==== MATERIAL PROVIDED

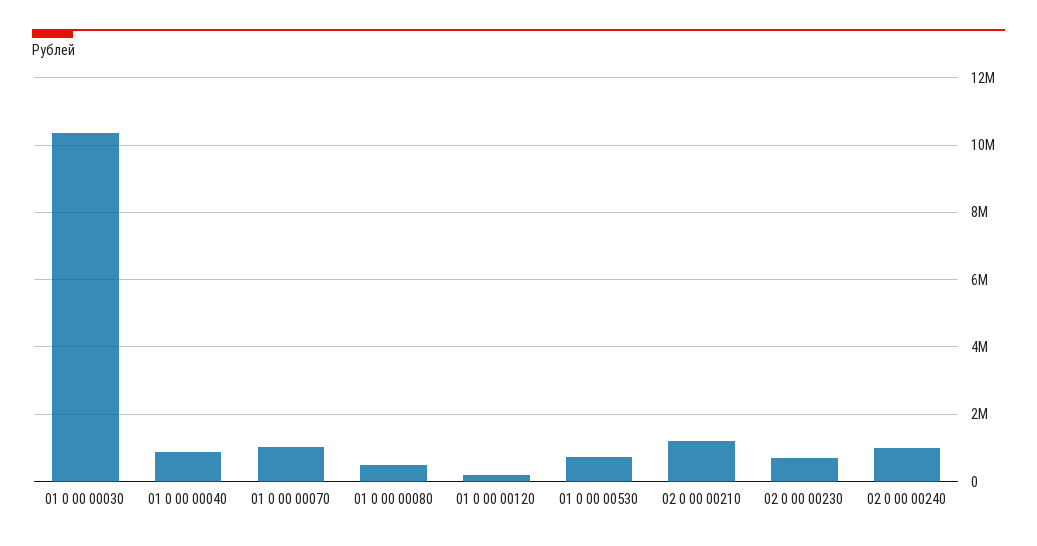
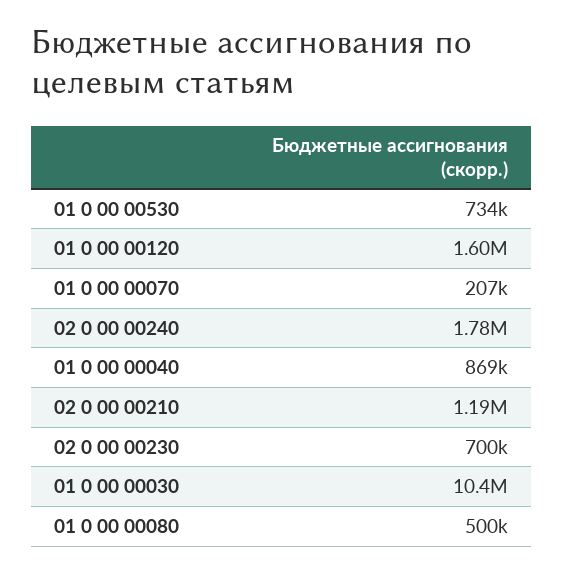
  {
    "01 0 00 00030": 10400000,
    "01 0 00 00040": 869000,
-   "01 0 00 00070": 1000000,
+   "01 0 00 00070": 207000,
    "01 0 00 00080": 500000,
-   "01 0 00 00120": 200000,
+   "01 0 00 00120": 1600000,
    "01 0 00 00530": 734000,
    "02 0 00 00210": 1190000,
    "02 0 00 00230": 700000,
-   "02 0 00 00240": 1000000
+   "02 0 00 00240": 1780000
  }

========

# WHAT YOU NEED TO DO
An exact copy of the data above is required, printed without its pictures.

# TASK ANSWER
  {
    "01 0 00 00030": 10400000,
    "01 0 00 00040": 869000,
-   "01 0 00 00070": 1000000,
+   "01 0 00 00070": 207000,
    "01 0 00 00080": 500000,
-   "01 0 00 00120": 200000,
+   "01 0 00 00120": 1600000,
    "01 0 00 00530": 734000,
    "02 0 00 00210": 1190000,
    "02 0 00 00230": 700000,
-   "02 0 00 00240": 1000000
+   "02 0 00 00240": 1780000
  }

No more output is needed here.